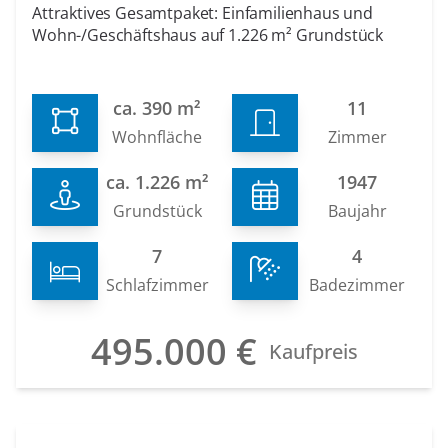
Attraktives Gesamtpaket: Einfamilienhaus und
Wohn-/Geschäftshaus auf 1.226 m² Grundstück
ca. 390 m²
11
Wohnfläche
Zimmer
ca. 1.226 m²
1947
Grundstück
Baujahr
7
4
Schlafzimmer
Badezimmer
495.000 €
Kaufpreis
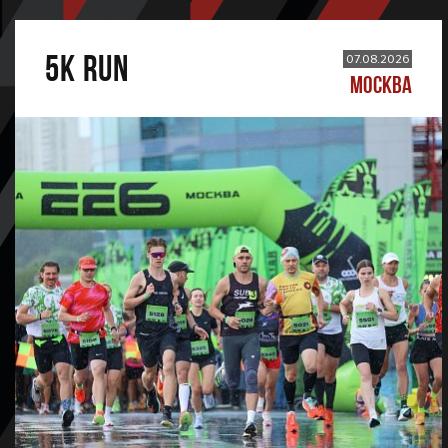
5К RUN
07.08.2026
МОСКВА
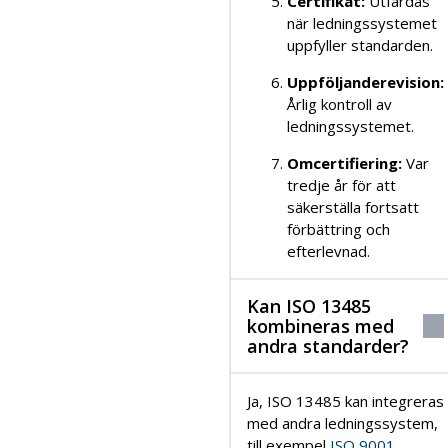
Certifikat:
Utfärdas
när ledningssystemet
uppfyller standarden.
Uppföljanderevision:
Årlig kontroll av
ledningssystemet.
Omcertifiering:
Var
tredje år för att
säkerställa fortsatt
förbättring och
efterlevnad.
Kan ISO 13485
kombineras med
andra standarder?
Ja, ISO 13485 kan integreras
med andra ledningssystem,
till exempel
ISO 9001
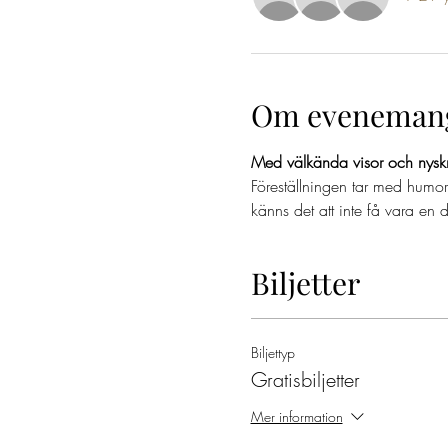
Om eveneman
Med välkända visor och nyskr
Föreställningen tar med humor
känns det att inte få vara e
Biljetter
Biljettyp
Gratisbiljetter
Mer information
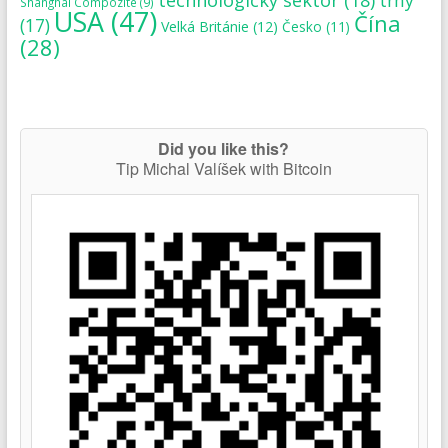
Shanghai Compozite
(9)
USA
(47)
Čína
(17)
Velká Británie
(12)
Česko
(11)
(28)
Did you like this?
Tip Michal Valíšek with Bitcoin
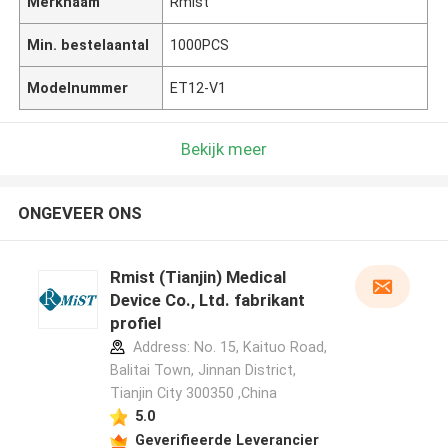
Merknaam
Rmist
Min. bestelaantal
1000PCS
Modelnummer
ET12-V1
Bekijk meer
ONGEVEER ONS
Rmist (Tianjin) Medical
Device Co., Ltd. fabrikant
profiel
Address: No. 15, Kaituo Road,
Balitai Town, Jinnan District,
Tianjin City 300350 ,China
5.0
Geverifieerde Leverancier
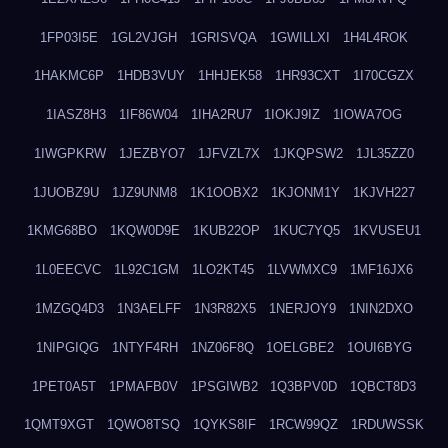
1FP03I5E
1GL2VJGH
1GRISVQA
1GWILLXI
1H4L4ROK
1HAKMC6P
1HDB3VUY
1HHJEK58
1HR93CXT
1I70CGZX
1IASZ8H3
1IF86W04
1IHA2RU7
1IOKJ9IZ
1IOWA7OG
1IWGPKRW
1JEZBYO7
1JFVZL7X
1JKQPSW2
1JL35ZZ0
1JUOBZ9U
1JZ9UNM8
1K1OOBX2
1KJONM1Y
1KJVH227
1KMG68BO
1KQW0D9E
1KUB22OP
1KUC7YQ5
1KVUSEU1
1L0EECVC
1L92C1GM
1LO2KT45
1LVWMXC9
1MF16JX6
1MZGQ4D3
1N3AELFF
1N3R82X5
1NERJOY9
1NIN2DXO
1NIPGIQG
1NTYF4RH
1NZ06F8Q
1OELGBE2
1OUI6BYG
1PET0A5T
1PMAFB0V
1PSGIWB2
1Q3BPV0D
1QBCT8D3
1QMT9XGT
1QWO8TSQ
1QYKS8IF
1RCW99QZ
1RDUWSSK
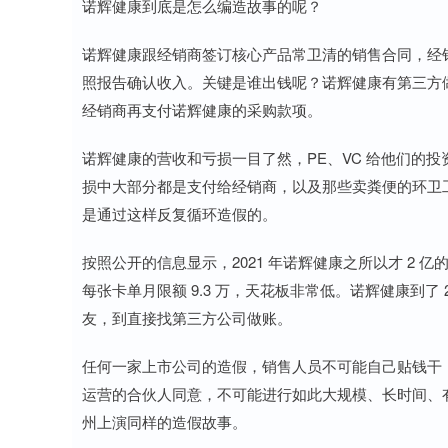
诺辉健康到底是怎么编造故事的呢？
诺辉健康跟经销商签订核心产品常卫清的销售合同，经
照报告确认收入。关键是谁出钱呢？诺辉健康有第三方
经销商再支付诺辉健康的采购款项。
诺辉健康的营收和亏损一目了然，PE、VC 给他们的投
损中大部分都是支付给经销商，以及那些卖粪便的环卫工人。他们
是通过这样反复循环造假的。
按照公开的信息显示，2021 年诺辉健康之所以才 2 
每张卡单月限额 9.3 万，天花板非常低。诺辉健康到了 
友，到直接找第三方公司做账。
任何一家上市公司的造假，销售人员不可能自己贴钱干
运营的合伙人同意，不可能进行如此大规模、长时间、
州上演同样的造假故事。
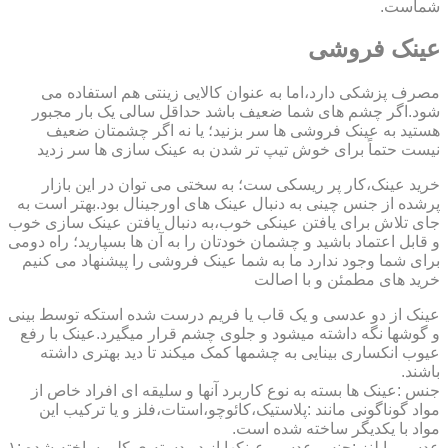
شماست.
عینک فروشی
مصرف پزشکی دارد،اما به عنوان کالایی زینتی هم استفاده می
شود.اگر چشم های شما ضعیف باشد حداقل سالی یک بار مجبور
هستید به عینک فروشی ها سر بزنید؛ یا نه اگر چشمتان ضعیف
نیست حتماً برای خوش تیپ تر شدن به عینک سازی ها سر زدید
خرید عینک،کار پر ریسکی ست؛ به سختی می توان در این بازار
پرشده از جنس چینی به دنبال عینک های اورجینال بود.بهتر است به
جای تلاش برای یافتن عینکی خوب،به دنبال یافتن عینک سازی خوب
و قابل اعتماد باشید و چشمان خودتان را به آن ها بسپارید؛ راه دومی
برای شما وجود ندارد ما به شما عینک فروشی را پیشنهاد می کنیم
خرید های مطمئن و با اصالت
عینک از دو عدسی و یک قاب یا فریم درست شده استکه توسط بینی
و گوشها نگه داشته میشود و جلوی چشم قرار میگیرد.عینک با رفع
عیوب انکساری بینایی به چشمها کمک میکند تا دید بهتری داشته
باشند.
جنس :عینک ها بسته به نوع کاربرد آنها و سلیقه ای افراد خاص از
مواد گوناگونی مانند :پلاستیک،کائوچو،استات،فلز و یا ترکیب این
مواد با یکدیگر ساخته شده است.
عدسی یا لنز :جنس عدسی عینکها از دو دسته ی کلی ساخته شده :۱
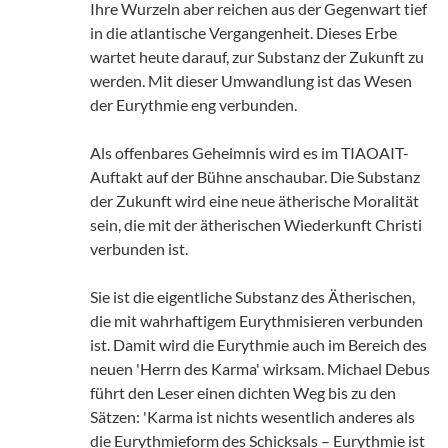
Ihre Wurzeln aber reichen aus der Gegenwart tief
in die atlantische Vergangenheit. Dieses Erbe
wartet heute darauf, zur Substanz der Zukunft zu
werden. Mit dieser Umwandlung ist das Wesen
der Eurythmie eng verbunden.
Als offenbares Geheimnis wird es im TIAOAIT-
Auftakt auf der Bühne anschaubar. Die Substanz
der Zukunft wird eine neue ätherische Moralität
sein, die mit der ätherischen Wiederkunft Christi
verbunden ist.
Sie ist die eigentliche Substanz des Ätherischen,
die mit wahrhaftigem Eurythmisieren verbunden
ist. Damit wird die Eurythmie auch im Bereich des
neuen 'Herrn des Karma' wirksam. Michael Debus
führt den Leser einen dichten Weg bis zu den
Sätzen: 'Karma ist nichts wesentlich anderes als
die Eurythmieform des Schicksals – Eurythmie ist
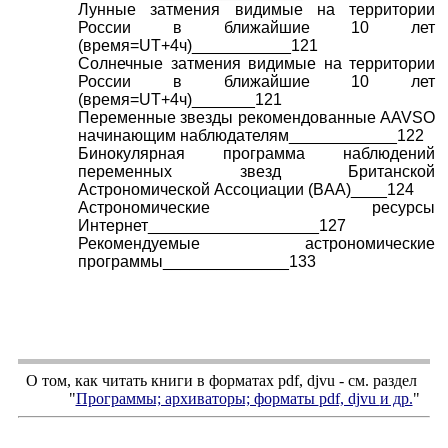
Лунные затмения видимые на территории
России в ближайшие 10 лет
(время=UT+4ч)___________121
Солнечные затмения видимые на территории
России в ближайшие 10 лет
(время=UT+4ч)_______121
Переменные звезды рекомендованные AAVSO
начинающим наблюдателям____________122
Бинокулярная программа наблюдений
переменных звезд Британской
Астрономической Ассоциации (BAA)____124
Астрономические ресурсы
Интернет___________________127
Рекомендуемые астрономические
программы______________133
О том, как читать книги в форматах
pdf
,
djvu
- см. раздел
"
Программы; архиваторы; форматы
pdf, djvu
и др.
"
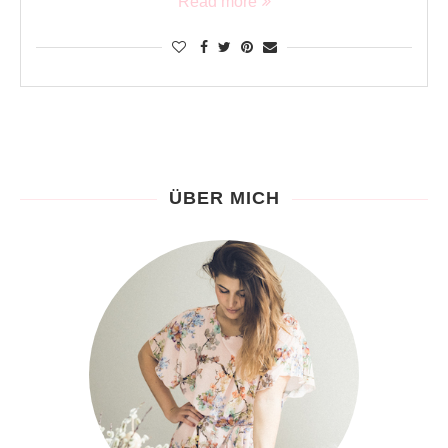
Read more
ÜBER MICH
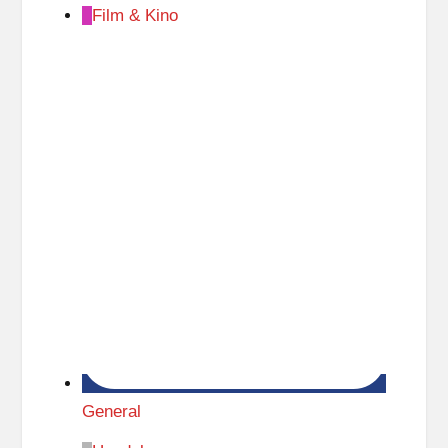
Film & Kino
General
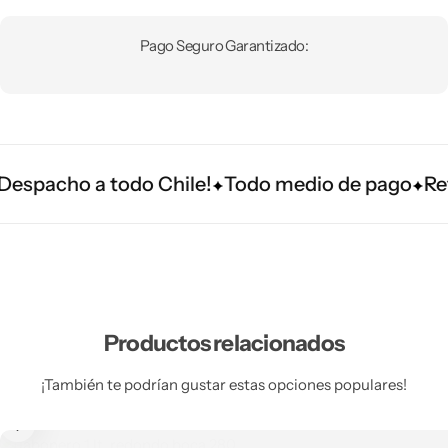
Pago Seguro Garantizado:
spacho a todo Chile!
Todo medio de pago
Reti
Productos relacionados
¡También te podrían gustar estas opciones populares!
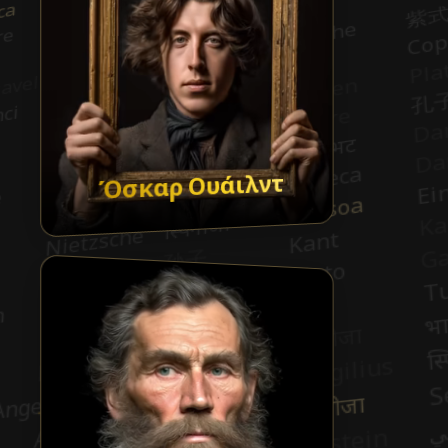
Όσκαρ Ουάιλντ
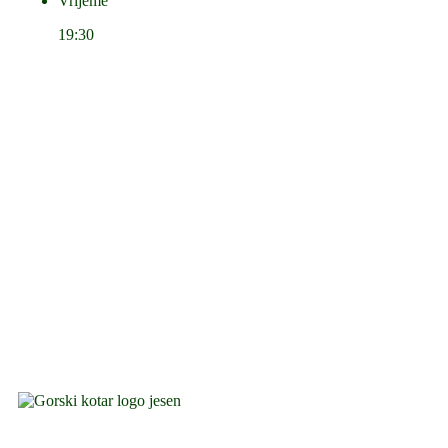
Vrijeme
19:30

- **Task**: Show every line from the listing that contains "verbunden".

- **Task solution**:
der Eurythmie eng verbunden.
verbunden ist.
die mit wahrhaftigem Eurythmisieren verbunden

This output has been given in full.